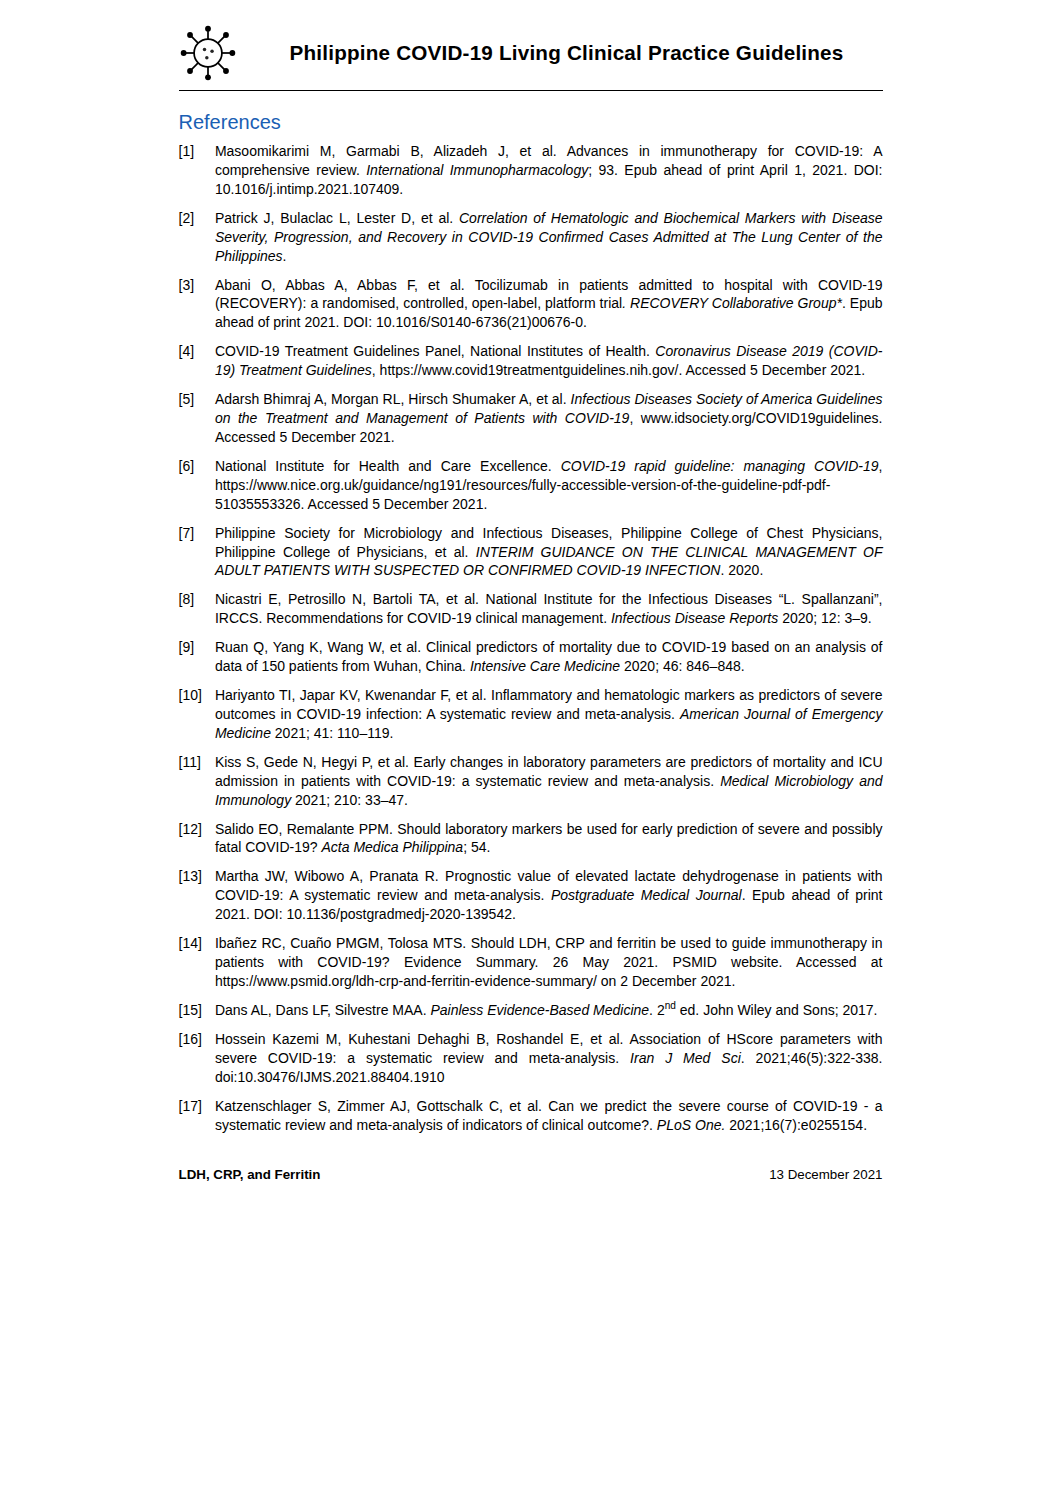Philippine COVID-19 Living Clinical Practice Guidelines
References
Masoomikarimi M, Garmabi B, Alizadeh J, et al. Advances in immunotherapy for COVID-19: A comprehensive review. International Immunopharmacology; 93. Epub ahead of print April 1, 2021. DOI: 10.1016/j.intimp.2021.107409.
Patrick J, Bulaclac L, Lester D, et al. Correlation of Hematologic and Biochemical Markers with Disease Severity, Progression, and Recovery in COVID-19 Confirmed Cases Admitted at The Lung Center of the Philippines.
Abani O, Abbas A, Abbas F, et al. Tocilizumab in patients admitted to hospital with COVID-19 (RECOVERY): a randomised, controlled, open-label, platform trial. RECOVERY Collaborative Group*. Epub ahead of print 2021. DOI: 10.1016/S0140-6736(21)00676-0.
COVID-19 Treatment Guidelines Panel, National Institutes of Health. Coronavirus Disease 2019 (COVID-19) Treatment Guidelines, https://www.covid19treatmentguidelines.nih.gov/. Accessed 5 December 2021.
Adarsh Bhimraj A, Morgan RL, Hirsch Shumaker A, et al. Infectious Diseases Society of America Guidelines on the Treatment and Management of Patients with COVID-19, www.idsociety.org/COVID19guidelines. Accessed 5 December 2021.
National Institute for Health and Care Excellence. COVID-19 rapid guideline: managing COVID-19, https://www.nice.org.uk/guidance/ng191/resources/fully-accessible-version-of-the-guideline-pdf-pdf-51035553326. Accessed 5 December 2021.
Philippine Society for Microbiology and Infectious Diseases, Philippine College of Chest Physicians, Philippine College of Physicians, et al. INTERIM GUIDANCE ON THE CLINICAL MANAGEMENT OF ADULT PATIENTS WITH SUSPECTED OR CONFIRMED COVID-19 INFECTION. 2020.
Nicastri E, Petrosillo N, Bartoli TA, et al. National Institute for the Infectious Diseases “L. Spallanzani”, IRCCS. Recommendations for COVID-19 clinical management. Infectious Disease Reports 2020; 12: 3–9.
Ruan Q, Yang K, Wang W, et al. Clinical predictors of mortality due to COVID-19 based on an analysis of data of 150 patients from Wuhan, China. Intensive Care Medicine 2020; 46: 846–848.
Hariyanto TI, Japar KV, Kwenandar F, et al. Inflammatory and hematologic markers as predictors of severe outcomes in COVID-19 infection: A systematic review and meta-analysis. American Journal of Emergency Medicine 2021; 41: 110–119.
Kiss S, Gede N, Hegyi P, et al. Early changes in laboratory parameters are predictors of mortality and ICU admission in patients with COVID-19: a systematic review and meta-analysis. Medical Microbiology and Immunology 2021; 210: 33–47.
Salido EO, Remalante PPM. Should laboratory markers be used for early prediction of severe and possibly fatal COVID-19? Acta Medica Philippina; 54.
Martha JW, Wibowo A, Pranata R. Prognostic value of elevated lactate dehydrogenase in patients with COVID-19: A systematic review and meta-analysis. Postgraduate Medical Journal. Epub ahead of print 2021. DOI: 10.1136/postgradmedj-2020-139542.
Ibañez RC, Cuaño PMGM, Tolosa MTS. Should LDH, CRP and ferritin be used to guide immunotherapy in patients with COVID-19? Evidence Summary. 26 May 2021. PSMID website. Accessed at https://www.psmid.org/ldh-crp-and-ferritin-evidence-summary/ on 2 December 2021.
Dans AL, Dans LF, Silvestre MAA. Painless Evidence-Based Medicine. 2nd ed. John Wiley and Sons; 2017.
Hossein Kazemi M, Kuhestani Dehaghi B, Roshandel E, et al. Association of HScore parameters with severe COVID-19: a systematic review and meta-analysis. Iran J Med Sci. 2021;46(5):322-338. doi:10.30476/IJMS.2021.88404.1910
Katzenschlager S, Zimmer AJ, Gottschalk C, et al. Can we predict the severe course of COVID-19 - a systematic review and meta-analysis of indicators of clinical outcome?. PLoS One. 2021;16(7):e0255154.
LDH, CRP, and Ferritin
13 December 2021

=-=-=

TASK OBJECTIVE
Set down all records verbatim, omitting images.

SOLUTION TO THE PROBLEM
Philippine COVID-19 Living Clinical Practice Guidelines
References
Masoomikarimi M, Garmabi B, Alizadeh J, et al. Advances in immunotherapy for COVID-19: A comprehensive review. International Immunopharmacology; 93. Epub ahead of print April 1, 2021. DOI: 10.1016/j.intimp.2021.107409.
Patrick J, Bulaclac L, Lester D, et al. Correlation of Hematologic and Biochemical Markers with Disease Severity, Progression, and Recovery in COVID-19 Confirmed Cases Admitted at The Lung Center of the Philippines.
Abani O, Abbas A, Abbas F, et al. Tocilizumab in patients admitted to hospital with COVID-19 (RECOVERY): a randomised, controlled, open-label, platform trial. RECOVERY Collaborative Group*. Epub ahead of print 2021. DOI: 10.1016/S0140-6736(21)00676-0.
COVID-19 Treatment Guidelines Panel, National Institutes of Health. Coronavirus Disease 2019 (COVID-19) Treatment Guidelines, https://www.covid19treatmentguidelines.nih.gov/. Accessed 5 December 2021.
Adarsh Bhimraj A, Morgan RL, Hirsch Shumaker A, et al. Infectious Diseases Society of America Guidelines on the Treatment and Management of Patients with COVID-19, www.idsociety.org/COVID19guidelines. Accessed 5 December 2021.
National Institute for Health and Care Excellence. COVID-19 rapid guideline: managing COVID-19, https://www.nice.org.uk/guidance/ng191/resources/fully-accessible-version-of-the-guideline-pdf-pdf-51035553326. Accessed 5 December 2021.
Philippine Society for Microbiology and Infectious Diseases, Philippine College of Chest Physicians, Philippine College of Physicians, et al. INTERIM GUIDANCE ON THE CLINICAL MANAGEMENT OF ADULT PATIENTS WITH SUSPECTED OR CONFIRMED COVID-19 INFECTION. 2020.
Nicastri E, Petrosillo N, Bartoli TA, et al. National Institute for the Infectious Diseases “L. Spallanzani”, IRCCS. Recommendations for COVID-19 clinical management. Infectious Disease Reports 2020; 12: 3–9.
Ruan Q, Yang K, Wang W, et al. Clinical predictors of mortality due to COVID-19 based on an analysis of data of 150 patients from Wuhan, China. Intensive Care Medicine 2020; 46: 846–848.
Hariyanto TI, Japar KV, Kwenandar F, et al. Inflammatory and hematologic markers as predictors of severe outcomes in COVID-19 infection: A systematic review and meta-analysis. American Journal of Emergency Medicine 2021; 41: 110–119.
Kiss S, Gede N, Hegyi P, et al. Early changes in laboratory parameters are predictors of mortality and ICU admission in patients with COVID-19: a systematic review and meta-analysis. Medical Microbiology and Immunology 2021; 210: 33–47.
Salido EO, Remalante PPM. Should laboratory markers be used for early prediction of severe and possibly fatal COVID-19? Acta Medica Philippina; 54.
Martha JW, Wibowo A, Pranata R. Prognostic value of elevated lactate dehydrogenase in patients with COVID-19: A systematic review and meta-analysis. Postgraduate Medical Journal. Epub ahead of print 2021. DOI: 10.1136/postgradmedj-2020-139542.
Ibañez RC, Cuaño PMGM, Tolosa MTS. Should LDH, CRP and ferritin be used to guide immunotherapy in patients with COVID-19? Evidence Summary. 26 May 2021. PSMID website. Accessed at https://www.psmid.org/ldh-crp-and-ferritin-evidence-summary/ on 2 December 2021.
Dans AL, Dans LF, Silvestre MAA. Painless Evidence-Based Medicine. 2nd ed. John Wiley and Sons; 2017.
Hossein Kazemi M, Kuhestani Dehaghi B, Roshandel E, et al. Association of HScore parameters with severe COVID-19: a systematic review and meta-analysis. Iran J Med Sci. 2021;46(5):322-338. doi:10.30476/IJMS.2021.88404.1910
Katzenschlager S, Zimmer AJ, Gottschalk C, et al. Can we predict the severe course of COVID-19 - a systematic review and meta-analysis of indicators of clinical outcome?. PLoS One. 2021;16(7):e0255154.
LDH, CRP, and Ferritin
13 December 2021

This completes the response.